Une question ne cesse d’être montée en épingle: à quoi sert le Conseil de la presse? «Je ne prends pas du tout au sérieux le Conseil de la presse. C’est une organisation gauchiste, partiale et quasi syndicale, qui ne fait rien d’autre que lutter contre tous les médias qui ne correspondent pas à ses préjugés idéologiques. Le Conseil de la presse est superflu», déclarait récemment le chef d’un portail en ligne dans une interview avec «persönlich». L’homme était naguère le rédacteur en chef d’un grand journal. 
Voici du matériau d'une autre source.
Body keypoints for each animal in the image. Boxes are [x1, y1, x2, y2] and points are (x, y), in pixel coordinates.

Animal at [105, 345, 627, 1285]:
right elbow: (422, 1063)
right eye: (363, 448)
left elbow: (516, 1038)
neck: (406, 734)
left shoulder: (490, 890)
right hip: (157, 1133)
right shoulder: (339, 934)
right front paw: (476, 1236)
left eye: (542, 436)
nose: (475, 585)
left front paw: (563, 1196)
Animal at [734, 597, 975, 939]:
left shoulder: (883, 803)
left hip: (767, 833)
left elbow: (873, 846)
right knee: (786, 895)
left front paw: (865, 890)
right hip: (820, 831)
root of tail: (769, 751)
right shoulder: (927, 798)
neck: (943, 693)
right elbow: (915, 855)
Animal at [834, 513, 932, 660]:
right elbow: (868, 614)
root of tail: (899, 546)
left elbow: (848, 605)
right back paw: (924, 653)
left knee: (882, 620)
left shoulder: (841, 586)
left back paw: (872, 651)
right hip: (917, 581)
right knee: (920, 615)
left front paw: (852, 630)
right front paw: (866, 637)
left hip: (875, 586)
Le fait que cet homme ait un problème avec le Conseil de la presse parle pour le Conseil de la presse. L’intervieweur voulait en effet apprendre de la bouche du chef du portail en ligne pourquoi il engage un journaliste que le Conseil de la presse a rappelé à l’ordre à neuf reprises. À quoi il a rétorqué que le journaliste en question – appelons-le A.  – était un reporter local exemplaire tandis que le Conseil de la presse était superflu.
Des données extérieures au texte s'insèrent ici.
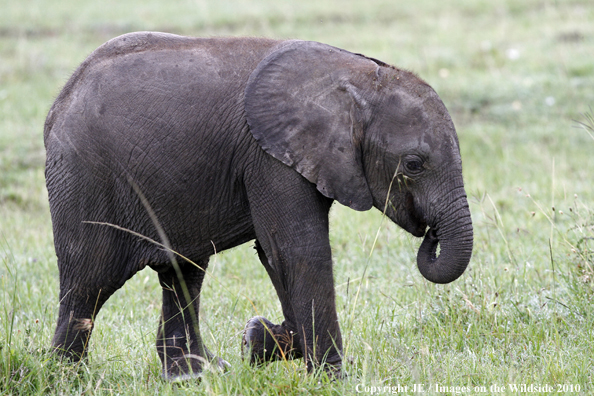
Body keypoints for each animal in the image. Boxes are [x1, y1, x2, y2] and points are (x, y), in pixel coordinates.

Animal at [44, 32, 472, 378]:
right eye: (413, 165)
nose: (430, 233)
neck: (359, 79)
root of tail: (60, 101)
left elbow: (273, 253)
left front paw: (257, 341)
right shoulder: (268, 157)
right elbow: (299, 250)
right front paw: (330, 379)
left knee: (183, 273)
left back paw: (195, 375)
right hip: (86, 179)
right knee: (89, 282)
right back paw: (67, 378)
On a envie d’en savoir plus sur la liste des fautes commises par A. Mais ce n’est pas si simple. En effet, le Conseil de la presse a reçu ces dernières années 14 plaintes contre A. Il a rejeté quatre d’entre elles et n’est pas entré en matière dans un cas parce que la plainte était de toute évidence infondée. Pour ce qui est des neuf autres: cinq ont été partiellement acceptées, quatre l’ont été largement. A. avait donc bel et bien porté atteinte à la «Déclaration des devoirs et des droits du/de la journaliste» à neuf reprises. Mais qu’est-ce que ça veut dire? Le nombre de plaintes que le Conseil de la presse reçoit contre un média ou un journaliste n’est pas une grandeur statistiquement fiable. Car tout le monde peut saisir le Conseil de la presse à tout moment. Et c’est bien comme ça. Le risque est toutefois que les médias ou les journalistes soient mis dans le collimateur et assaillis de plaintes. C’est pourquoi le Conseil de la presse renonce sciemment à publier des classements – que ce soit de journalistes ou de médias qu’il rappelle souvent à l’ordre. 
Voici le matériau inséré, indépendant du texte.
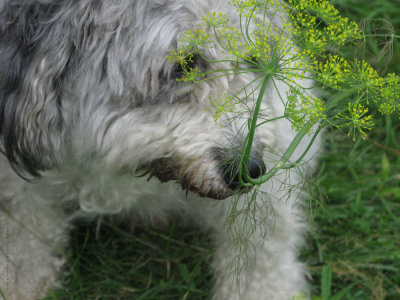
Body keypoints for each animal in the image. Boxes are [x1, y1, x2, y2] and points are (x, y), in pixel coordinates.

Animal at [0, 0, 318, 300]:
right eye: (182, 65)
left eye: (253, 58)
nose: (249, 170)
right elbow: (25, 232)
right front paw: (20, 281)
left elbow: (262, 243)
Une chose est pourtant sûre: quand le même journaliste ne cesse d’être réprimandé, ça laisse penser que le média pour lequel il travaille a ou avait un problème avec le contrôle qualité. Le bon journalisme émane des rédactions qui veillent à publier le moins d’erreurs et d’accusations injustes possible. Le journalisme est un sport d’équipe.

La boucle est bouclée avec le chef du portail en ligne: il a été pendant huit ans le rédacteur en chef du reporter local A. Si ce dernier a souvent été rappelé à l’ordre par le Conseil de la presse pendant ce laps de temps, les reproches qui lui étaient faits concernaient aussi, ça va de soi, son rédacteur en chef. Il pourrait s’en affranchir si les rappels à l’ordre étaient d’ordre idéologique. Mais, au Conseil de la presse, on ne discute pas de contenus politiques – il en va des règles du jeu qui font du travail journalistique une affaire honorable, loyale et transparente. 

Les règles sont consignées dans la «Déclaration». L’association professionnelle Impressum les a publiées durant l’été 1972. Cinquante ans plus tard, elles n’ont pas pris une ride. Il y est question de «recherche de la vérité», de «pluralisme d’opinion» ou de «protection de la sphère privée». Dans le préambule de la «Déclaration», il est dit que: «Tout/toute journaliste digne de ce nom observe strictement les règles essentielles énoncées ci-dessus.» 

Le Conseil de la presse jouit aujourd’hui d’une base solide: outre Impressum et les syndicats, l’association des éditeurs, la Conférence des rédactrices et rédacteurs en chef et la SSR sont représentés dans la fondation qui en est responsable.

L’élément central, c’est l’autorégulation: ni l’État ni les tribunaux ne décident de ce que le journalisme a le droit de faire, mais les journalistes eux-mêmes, qui discutent de leur travail avec d’autres journalistes pour prendre la mesure de ce qui est permis et de ce qui ne l’est pas. Ils ne parlent pas de politique, mais d’éthique professionnelle. Deux choses fondamentalement différentes. 

On peut s’en ficher. Mais ça voudrait dire, comme dans le sport, qu’on ne reconnait ni les règles du jeu, ni les arbitres. 

On peut le faire: il ne s’agit alors là plus de sport, mais de muflerie crasse.